Existe un claro peligro, ante la falta de un horizonte temporal, para quienes ahora ven regularizada su situación y puedan tener a su familia nuclear con ellos. La integración será más difícil, si no imposible, y las divisiones sociales se sentirán de forma más aguda e incluso violenta.
Toda migración es más que un fenómeno demográfico o económico. Refleja nuestra humanidad, o la falta de ella.
Entre los “dioses” de la seguridad y la geopolítica, que legitiman intervenciones y cierran fronteras, las “patrias” que se defienden con nacionalismos selectivos y las “familias” que huyen del hambre, la indignidad, el miedo y los bombardeos, la profunda asimetría del mundo contemporáneo es evidente para quien quiera ver.

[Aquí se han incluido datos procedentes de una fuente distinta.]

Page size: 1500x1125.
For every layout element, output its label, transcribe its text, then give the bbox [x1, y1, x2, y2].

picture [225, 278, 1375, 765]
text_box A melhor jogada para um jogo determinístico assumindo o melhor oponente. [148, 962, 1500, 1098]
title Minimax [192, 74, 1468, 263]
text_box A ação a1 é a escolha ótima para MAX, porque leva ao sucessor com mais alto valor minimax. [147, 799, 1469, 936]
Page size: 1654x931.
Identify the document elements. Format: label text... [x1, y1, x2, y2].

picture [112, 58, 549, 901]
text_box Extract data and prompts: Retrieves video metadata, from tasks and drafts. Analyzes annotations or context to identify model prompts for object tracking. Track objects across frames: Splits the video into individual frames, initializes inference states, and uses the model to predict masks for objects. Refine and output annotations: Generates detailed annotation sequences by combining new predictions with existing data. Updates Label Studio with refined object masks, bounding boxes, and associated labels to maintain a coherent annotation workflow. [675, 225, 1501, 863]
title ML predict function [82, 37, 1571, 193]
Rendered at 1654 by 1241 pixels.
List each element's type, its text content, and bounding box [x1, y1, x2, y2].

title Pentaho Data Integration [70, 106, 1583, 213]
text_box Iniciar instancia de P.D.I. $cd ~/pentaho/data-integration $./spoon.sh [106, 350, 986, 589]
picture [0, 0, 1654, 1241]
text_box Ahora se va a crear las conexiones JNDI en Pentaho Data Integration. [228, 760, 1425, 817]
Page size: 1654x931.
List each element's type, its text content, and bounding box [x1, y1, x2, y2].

Y tal vez sea en este punto de encuentro —entre las ruinas de las vidas dejadas atrás y la esperanza de un nuevo comienzo— que deberíamos escuchar, con humildad, las historias de quienes dejaron su tierra natal, pero nunca renunciaron, ni quieren renunciar, a su familia.
Los textos de esta sección reflejan las opiniones personales de los autores. No representan a VISÃO ni reflejan su postura editorial.